Is this something like a religious transformation?  Seen the light?  Heard voices :


----------



## Knobby22 (31 August 2006)

Damn, the big crash must be coming sooner than I thought!

Maybe your picture should be of a koala bear?


----------



## ice (31 August 2006)

You're not alone Wayne.

I believe you can get something to take for it.......but then why would you.   



ice


----------



## RichKid (31 August 2006)

....I always had my suspicions about you Wayne....anyone who sleeps when everyone else is awake and then awakens when everyone else is asleep....and who refers to his bedchamber as a 'crypt'....the evidence mounts....and now, the man with a bear as his avatar, founder of the ASF 'Bears Only' club, says that he is really harbouring an unsatisfied love for bulls?!! .....My oh my, the market surely does shelter some strange beasts within her bosom!!


----------



## GreatPig (31 August 2006)

Hmm... my trading portfolio currently just has one short position (using put warrants). I did take profit on a couple of long positions this morning though.

And still long a few stocks in my investment portfolio.

GP


----------



## It's Snake Pliskin (31 August 2006)

wayneL said:
			
		

> I was just looking through my positions when the sudden realisation came upon me that every one of them is a long... not a short to be seen anywhere.
> 
> Arrrgghhhh What is happening to me?




Well, I`m a SNAKE : ha,ha,hahahahahhahaha


----------



## wayneL (31 August 2006)

Knobby22 said:
			
		

> Damn, the big crash must be coming sooner than I thought!




LOL Good point. 

Very funny replies peeps! I got a kick out of them


----------



## NettAssets (31 August 2006)

I note that the Bull in the first post has no eyes.

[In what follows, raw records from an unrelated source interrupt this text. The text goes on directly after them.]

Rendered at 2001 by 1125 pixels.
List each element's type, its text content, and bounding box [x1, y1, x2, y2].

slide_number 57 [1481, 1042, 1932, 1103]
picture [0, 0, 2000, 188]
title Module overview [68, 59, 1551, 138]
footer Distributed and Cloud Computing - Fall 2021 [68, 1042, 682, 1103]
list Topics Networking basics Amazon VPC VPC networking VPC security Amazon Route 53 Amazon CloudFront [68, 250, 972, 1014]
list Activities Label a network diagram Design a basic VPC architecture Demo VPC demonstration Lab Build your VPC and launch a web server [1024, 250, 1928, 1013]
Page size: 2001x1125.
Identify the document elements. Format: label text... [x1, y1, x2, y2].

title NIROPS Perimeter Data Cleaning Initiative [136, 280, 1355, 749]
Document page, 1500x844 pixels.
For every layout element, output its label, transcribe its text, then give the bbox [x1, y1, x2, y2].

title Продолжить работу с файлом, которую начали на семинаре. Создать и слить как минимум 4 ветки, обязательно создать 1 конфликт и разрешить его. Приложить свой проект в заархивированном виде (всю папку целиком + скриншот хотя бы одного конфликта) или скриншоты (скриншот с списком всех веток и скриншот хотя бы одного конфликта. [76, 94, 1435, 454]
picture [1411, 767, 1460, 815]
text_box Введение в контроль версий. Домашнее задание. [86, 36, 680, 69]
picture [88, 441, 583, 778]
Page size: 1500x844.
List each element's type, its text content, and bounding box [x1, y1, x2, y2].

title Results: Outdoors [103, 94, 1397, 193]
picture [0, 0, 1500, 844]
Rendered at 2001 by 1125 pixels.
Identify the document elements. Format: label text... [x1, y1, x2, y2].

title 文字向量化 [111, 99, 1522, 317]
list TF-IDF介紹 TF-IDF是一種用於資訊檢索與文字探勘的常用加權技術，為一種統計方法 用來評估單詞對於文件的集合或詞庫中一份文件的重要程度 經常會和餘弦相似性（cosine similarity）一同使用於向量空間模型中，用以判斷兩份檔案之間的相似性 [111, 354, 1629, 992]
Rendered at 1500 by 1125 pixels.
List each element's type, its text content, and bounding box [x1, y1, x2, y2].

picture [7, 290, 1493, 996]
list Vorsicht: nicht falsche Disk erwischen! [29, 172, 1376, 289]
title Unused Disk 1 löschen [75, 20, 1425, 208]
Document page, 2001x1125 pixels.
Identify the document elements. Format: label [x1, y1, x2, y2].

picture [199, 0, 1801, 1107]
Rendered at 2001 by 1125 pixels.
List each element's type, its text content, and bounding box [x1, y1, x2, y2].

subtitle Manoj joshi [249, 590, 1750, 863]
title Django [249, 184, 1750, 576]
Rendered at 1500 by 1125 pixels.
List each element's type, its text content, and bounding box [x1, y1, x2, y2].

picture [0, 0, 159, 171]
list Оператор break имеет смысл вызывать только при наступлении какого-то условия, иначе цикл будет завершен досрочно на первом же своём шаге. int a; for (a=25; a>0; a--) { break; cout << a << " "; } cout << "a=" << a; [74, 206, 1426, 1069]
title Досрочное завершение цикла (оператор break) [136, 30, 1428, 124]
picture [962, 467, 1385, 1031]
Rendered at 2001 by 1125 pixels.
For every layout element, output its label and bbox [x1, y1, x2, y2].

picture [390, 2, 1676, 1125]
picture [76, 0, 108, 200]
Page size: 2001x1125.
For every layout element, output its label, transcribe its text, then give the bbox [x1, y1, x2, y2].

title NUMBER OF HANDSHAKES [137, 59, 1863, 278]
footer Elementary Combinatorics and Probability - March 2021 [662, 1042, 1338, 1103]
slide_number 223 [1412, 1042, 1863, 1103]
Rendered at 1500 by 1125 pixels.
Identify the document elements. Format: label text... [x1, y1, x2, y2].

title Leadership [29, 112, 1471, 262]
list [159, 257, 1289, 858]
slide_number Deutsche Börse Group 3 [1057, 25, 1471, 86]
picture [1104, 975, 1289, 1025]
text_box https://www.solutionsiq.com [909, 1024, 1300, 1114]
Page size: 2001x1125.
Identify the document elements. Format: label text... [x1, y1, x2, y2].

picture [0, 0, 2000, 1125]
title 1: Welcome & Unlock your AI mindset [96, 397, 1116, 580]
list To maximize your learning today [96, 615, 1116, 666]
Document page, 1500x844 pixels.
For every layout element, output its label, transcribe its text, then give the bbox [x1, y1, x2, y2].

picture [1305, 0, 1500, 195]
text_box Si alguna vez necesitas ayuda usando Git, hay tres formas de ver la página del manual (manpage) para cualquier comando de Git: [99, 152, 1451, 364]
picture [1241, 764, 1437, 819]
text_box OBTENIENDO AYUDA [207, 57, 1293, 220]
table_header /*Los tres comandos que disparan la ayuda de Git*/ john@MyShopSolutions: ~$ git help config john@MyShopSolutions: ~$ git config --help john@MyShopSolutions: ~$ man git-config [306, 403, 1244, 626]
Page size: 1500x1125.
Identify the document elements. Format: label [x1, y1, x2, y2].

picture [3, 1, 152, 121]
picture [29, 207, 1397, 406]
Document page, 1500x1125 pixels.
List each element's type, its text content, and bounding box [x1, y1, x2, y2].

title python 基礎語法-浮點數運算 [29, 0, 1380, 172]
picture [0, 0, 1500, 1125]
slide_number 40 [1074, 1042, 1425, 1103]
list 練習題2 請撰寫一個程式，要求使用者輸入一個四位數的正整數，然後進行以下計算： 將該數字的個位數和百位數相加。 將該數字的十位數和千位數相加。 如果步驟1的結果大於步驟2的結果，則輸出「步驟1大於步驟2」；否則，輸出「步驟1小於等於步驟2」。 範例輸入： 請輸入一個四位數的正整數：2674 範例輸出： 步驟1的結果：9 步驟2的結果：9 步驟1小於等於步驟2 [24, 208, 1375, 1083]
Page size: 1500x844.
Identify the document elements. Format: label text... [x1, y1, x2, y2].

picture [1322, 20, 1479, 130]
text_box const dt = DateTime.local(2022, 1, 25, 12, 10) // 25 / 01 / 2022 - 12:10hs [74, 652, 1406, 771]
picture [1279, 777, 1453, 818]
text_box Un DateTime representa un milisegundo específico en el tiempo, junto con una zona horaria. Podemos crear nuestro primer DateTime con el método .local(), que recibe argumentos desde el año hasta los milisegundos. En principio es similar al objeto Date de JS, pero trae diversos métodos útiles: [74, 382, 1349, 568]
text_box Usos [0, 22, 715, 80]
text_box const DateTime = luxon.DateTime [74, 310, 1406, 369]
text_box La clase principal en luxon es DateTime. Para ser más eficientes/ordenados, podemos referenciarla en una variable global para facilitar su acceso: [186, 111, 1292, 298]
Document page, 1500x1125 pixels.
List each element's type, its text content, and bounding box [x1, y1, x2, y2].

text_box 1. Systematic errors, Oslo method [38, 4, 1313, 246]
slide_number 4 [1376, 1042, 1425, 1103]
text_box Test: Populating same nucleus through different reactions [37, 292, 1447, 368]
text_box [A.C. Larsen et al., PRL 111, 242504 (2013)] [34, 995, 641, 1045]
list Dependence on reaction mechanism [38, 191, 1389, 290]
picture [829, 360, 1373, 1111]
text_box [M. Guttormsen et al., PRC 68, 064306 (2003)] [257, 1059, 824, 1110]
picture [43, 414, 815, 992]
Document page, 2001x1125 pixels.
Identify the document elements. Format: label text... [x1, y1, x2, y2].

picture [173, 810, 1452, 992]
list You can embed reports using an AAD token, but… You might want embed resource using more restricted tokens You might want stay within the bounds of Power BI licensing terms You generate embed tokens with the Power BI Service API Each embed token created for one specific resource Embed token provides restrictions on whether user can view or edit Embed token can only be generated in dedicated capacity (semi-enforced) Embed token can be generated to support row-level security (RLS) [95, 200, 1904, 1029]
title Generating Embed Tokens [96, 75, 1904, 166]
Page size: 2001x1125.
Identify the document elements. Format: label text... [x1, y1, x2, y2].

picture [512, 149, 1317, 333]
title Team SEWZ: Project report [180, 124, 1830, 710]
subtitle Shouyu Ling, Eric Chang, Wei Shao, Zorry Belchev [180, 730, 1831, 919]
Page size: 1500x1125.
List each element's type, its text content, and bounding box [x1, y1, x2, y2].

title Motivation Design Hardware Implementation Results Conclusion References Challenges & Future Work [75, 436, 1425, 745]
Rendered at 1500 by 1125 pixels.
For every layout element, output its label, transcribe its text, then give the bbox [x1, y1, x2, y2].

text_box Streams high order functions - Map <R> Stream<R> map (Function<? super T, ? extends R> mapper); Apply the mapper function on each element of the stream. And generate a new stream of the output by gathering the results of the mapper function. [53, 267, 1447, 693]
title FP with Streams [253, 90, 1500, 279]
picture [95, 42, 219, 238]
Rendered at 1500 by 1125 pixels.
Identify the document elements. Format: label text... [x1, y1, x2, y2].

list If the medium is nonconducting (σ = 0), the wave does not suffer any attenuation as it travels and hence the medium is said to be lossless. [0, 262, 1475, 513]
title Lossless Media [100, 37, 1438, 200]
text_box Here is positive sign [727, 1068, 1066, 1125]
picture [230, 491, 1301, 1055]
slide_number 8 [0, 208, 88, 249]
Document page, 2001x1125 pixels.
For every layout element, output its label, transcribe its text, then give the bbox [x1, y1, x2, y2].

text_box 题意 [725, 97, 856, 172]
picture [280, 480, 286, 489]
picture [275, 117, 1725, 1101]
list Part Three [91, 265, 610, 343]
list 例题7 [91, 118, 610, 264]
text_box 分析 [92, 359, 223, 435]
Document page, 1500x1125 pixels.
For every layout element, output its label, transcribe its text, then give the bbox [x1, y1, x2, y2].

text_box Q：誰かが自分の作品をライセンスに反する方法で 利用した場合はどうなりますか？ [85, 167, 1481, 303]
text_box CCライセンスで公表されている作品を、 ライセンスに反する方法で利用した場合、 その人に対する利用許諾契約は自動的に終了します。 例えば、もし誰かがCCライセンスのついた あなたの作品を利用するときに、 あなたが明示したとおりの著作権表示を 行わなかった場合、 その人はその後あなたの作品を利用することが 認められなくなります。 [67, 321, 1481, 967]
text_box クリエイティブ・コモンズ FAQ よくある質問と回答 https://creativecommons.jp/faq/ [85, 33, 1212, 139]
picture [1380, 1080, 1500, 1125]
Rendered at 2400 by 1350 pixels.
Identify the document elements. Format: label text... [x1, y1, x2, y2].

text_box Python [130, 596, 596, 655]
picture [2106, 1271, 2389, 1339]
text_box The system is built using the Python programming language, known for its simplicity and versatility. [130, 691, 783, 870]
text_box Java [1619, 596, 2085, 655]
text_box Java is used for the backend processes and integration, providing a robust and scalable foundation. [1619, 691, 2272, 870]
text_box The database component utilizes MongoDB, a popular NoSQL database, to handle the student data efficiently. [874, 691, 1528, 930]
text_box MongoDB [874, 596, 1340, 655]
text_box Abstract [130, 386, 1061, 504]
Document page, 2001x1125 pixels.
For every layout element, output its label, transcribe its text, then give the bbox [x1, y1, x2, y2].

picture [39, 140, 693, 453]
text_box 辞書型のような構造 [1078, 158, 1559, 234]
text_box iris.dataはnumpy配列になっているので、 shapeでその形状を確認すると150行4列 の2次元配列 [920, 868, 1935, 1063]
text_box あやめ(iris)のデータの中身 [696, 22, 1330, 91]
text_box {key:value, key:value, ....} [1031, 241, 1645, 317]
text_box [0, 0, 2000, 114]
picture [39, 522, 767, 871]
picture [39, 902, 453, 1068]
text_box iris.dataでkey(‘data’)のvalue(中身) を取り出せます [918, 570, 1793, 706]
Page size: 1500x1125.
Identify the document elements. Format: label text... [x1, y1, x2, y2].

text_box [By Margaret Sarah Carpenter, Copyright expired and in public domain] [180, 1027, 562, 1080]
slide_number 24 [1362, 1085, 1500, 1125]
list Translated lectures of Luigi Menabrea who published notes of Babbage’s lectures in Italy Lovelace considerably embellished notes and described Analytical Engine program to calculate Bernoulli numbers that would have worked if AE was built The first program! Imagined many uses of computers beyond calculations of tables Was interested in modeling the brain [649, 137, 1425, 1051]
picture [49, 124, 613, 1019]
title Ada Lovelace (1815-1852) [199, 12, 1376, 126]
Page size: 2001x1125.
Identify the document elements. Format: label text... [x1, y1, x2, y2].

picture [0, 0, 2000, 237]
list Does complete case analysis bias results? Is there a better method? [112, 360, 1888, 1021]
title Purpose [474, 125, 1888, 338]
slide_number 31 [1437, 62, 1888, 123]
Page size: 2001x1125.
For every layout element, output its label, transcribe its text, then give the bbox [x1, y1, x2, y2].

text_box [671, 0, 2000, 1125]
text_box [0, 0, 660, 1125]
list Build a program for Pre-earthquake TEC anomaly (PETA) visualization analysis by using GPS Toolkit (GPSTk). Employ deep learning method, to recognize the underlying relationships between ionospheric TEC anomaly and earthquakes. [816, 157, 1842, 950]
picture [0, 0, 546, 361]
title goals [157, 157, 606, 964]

If the bear hadn't done the sitting I would have thought that he was painting me.

John


----------



## wayneL (1 September 2006)

This is actually quite hilarious. As I'm completely unhedged (at the moment) I'm willing the market to go up... praying almost... everything is telling me to put on some -delta  to hedge my exposure. 

But I'm a bull now right? That would be a lack of faith!... Better go watch some Bubblevision! (Bloomberg/CNNNNN et al) LOL


----------



## wayneL (1 September 2006)

Sorry Folks,

Bob Pisani wasn't convincing enough... I just had to take a short


----------



## MichaelD (1 September 2006)

wayneL said:
			
		

> I just had to take a short



Ahhh, the relief is palpable. Just one more drink...errr...short...and I'll go bullish, eh Wayne?


----------



## wayneL (1 September 2006)

MichaelD said:
			
		

> Ahhh, the relief is palpable.




LOL Yes.. Thats better


----------



## dubiousinfo (1 September 2006)

Have you started frequenting bull bars & nightclubs?


----------



## wayneL (1 September 2006)

dubiousinfo said:
			
		

> Have you started frequenting bull bars & nightclubs?




:band


----------